We Are Here, Because You Were There: Afghan Interpreters in the UK is a collaborative project by photographer Andy Barnham and researcher Sara de Jong, which documents the experiences of Afghan interpreters who were employed by the British Army in Afghanistan between 2004 and 2021, and resettled to the UK in 2021. This exhibition tells the interpreters’ experiences of employment and resettlement through portraiture and quotes, and photographs from Afghanistan.
We Are Here, Because You Were There centres Afghan interpreters’ own stories and invites viewers to engage with the individuals, their families and the human stories behind the headlines. These stories and images are Barnham and de Jong’s attempt to bring to life the structural and lasting impact of Britain’s foreign policy, military practices, and immigration policies. Starting with the British Empire’s colonial intervention in Afghanistan, the exhibition also shows a timeline of Anglo-Afghan relations, which reflects on the historical and present entanglements between the two countries.

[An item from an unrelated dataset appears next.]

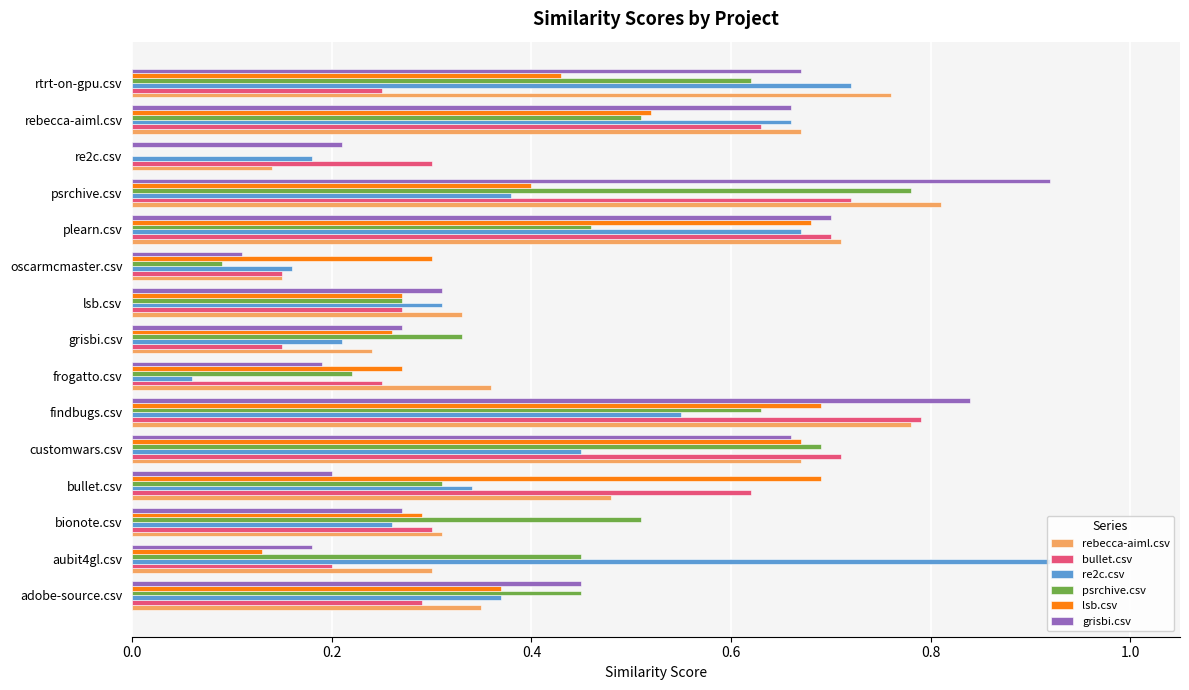

What is the sum of the grisbi.csv values at rtrt-on-gpu.csv and customwars.csv?

1.3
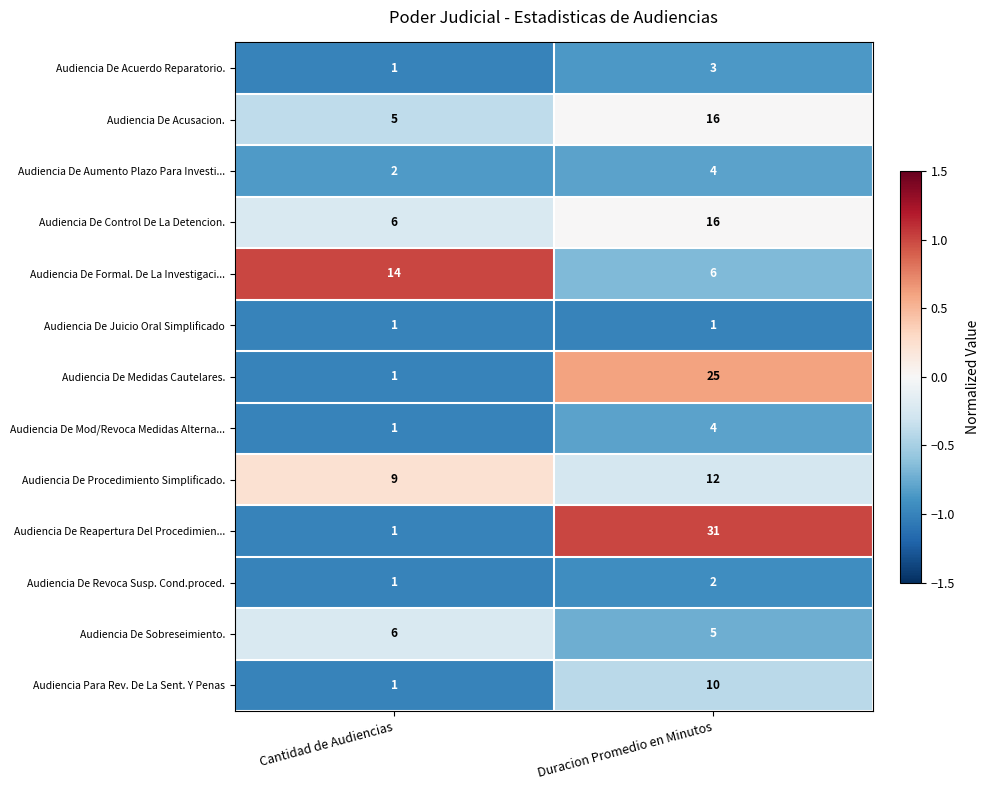

What is the minimum value for Audiencia De Sobreseimiento.?

5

Each portrait in the exhibition is a composite of up to a dozen frames overlaid to present a final portrait, to represent the subject’s changing states of mind. Using strategies of blurring and pixelating, photographer and British Army veteran Andy Barnham has further edited portraits of Afghan interpreters to help anonymise them, as they are still considered at risk and have family in Afghanistan under threat.